Segment Start: SOURCE TEXT
Carrier Global Corporation
- Type: Public
- Traded as: NYSE: CARR; S&P 500 component;
- Industry: Home appliances;
- Predecessor: United Technologies
- Founded: June 26, 1915; 111 years ago in Syracuse, New York, U.S.
- Founder: Willis Carrier
- Headquarters: Palm Beach Gardens, Florida, U.S.
- Area served: Worldwide
- Key people: Dave Gitlin (CEO)
- Products: Air conditioning; HVAC systems; Refrigerators; Heating; Ventilating; Building automation;
- Revenue: US$21.7 billion (2025)
- Operating income: US$2.17 billion (2025)
- Net income: US$1.48 billion (2025)
- Total assets: US$37.2 billion (2025)
- Total equity: US$14.1 billion (2025)
- Number of employees: 47,000 (2025)
- Subsidiaries: International Comfort Products;
- Website: www.corporate.carrier.com

= Carrier Global =

American air conditioning company

Carrier Global Corporation is an American multinational heating, ventilation, and air conditioning (HVAC), refrigeration, and fire and security equipment corporation based in Palm Beach Gardens, Florida. Carrier was founded in 1915 as an independent company manufacturing and distributing HVAC systems, and has since expanded to include manufacturing commercial refrigeration and food service equipment, and fire and security technologies.

As of 2022, it was a $20.4 billion company with over 52,000 employees serving customers in 160 countries on six continents. Carrier was acquired by United Technologies in 1979, but it was spun off as an independent company 41 years later in 2020, as was the Otis Elevator Company.

==History==
Willis Carrier, a mechanical engineer working for Buffalo Forge, is credited with inventing modern air conditioning in July 1902. In 1908, the Carrier Air Conditioner Company of America was created as a subsidiary of the Buffalo Forge Company, with Willis Carrier as its vice president.
Segment End: SOURCE TEXT
Segment Start: EXTRACTED ENTRIES
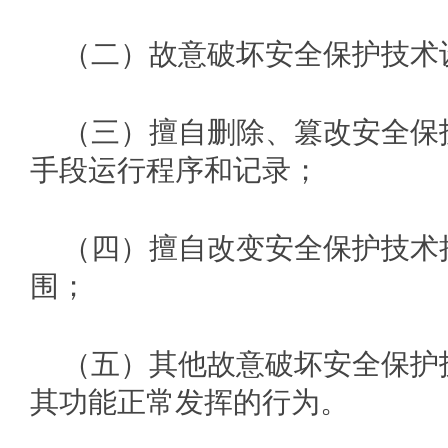
（二）故意破坏安全保护技术
（三）擅自删除、篡改安全保
手段运行程序和记录；
（四）擅自改变安全保护技术
围；
（五）其他故意破坏安全保护
其功能正常发挥的行为。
Segment End: EXTRACTED ENTRIES
# WORK INSTRUCTIONS
1. Answer these questions using the Carrier Global text.
(a) In what year did United Technologies acquire Carrier?
(b) Which company employed Willis Carrier when he is credited with inventing modern air conditioning?
(c) How many employees did Carrier have as of 2022?
2. Quote the Carrier Global text from "- Area served: Worldwide" up to and including "US$2.17 billion (2025)".
The items have nothing to do with the text.

# SOLUTIONS FOR EACH TASK
1.
(a) 1979
(b) Buffalo Forge
(c) Over 52,000

2.
- Area served: Worldwide
- Key people: Dave Gitlin (CEO)
- Products: Air conditioning; HVAC systems; Refrigerators; Heating; Ventilating; Building automation;
- Revenue: US$21.7 billion (2025)
- Operating income: US$2.17 billion (2025)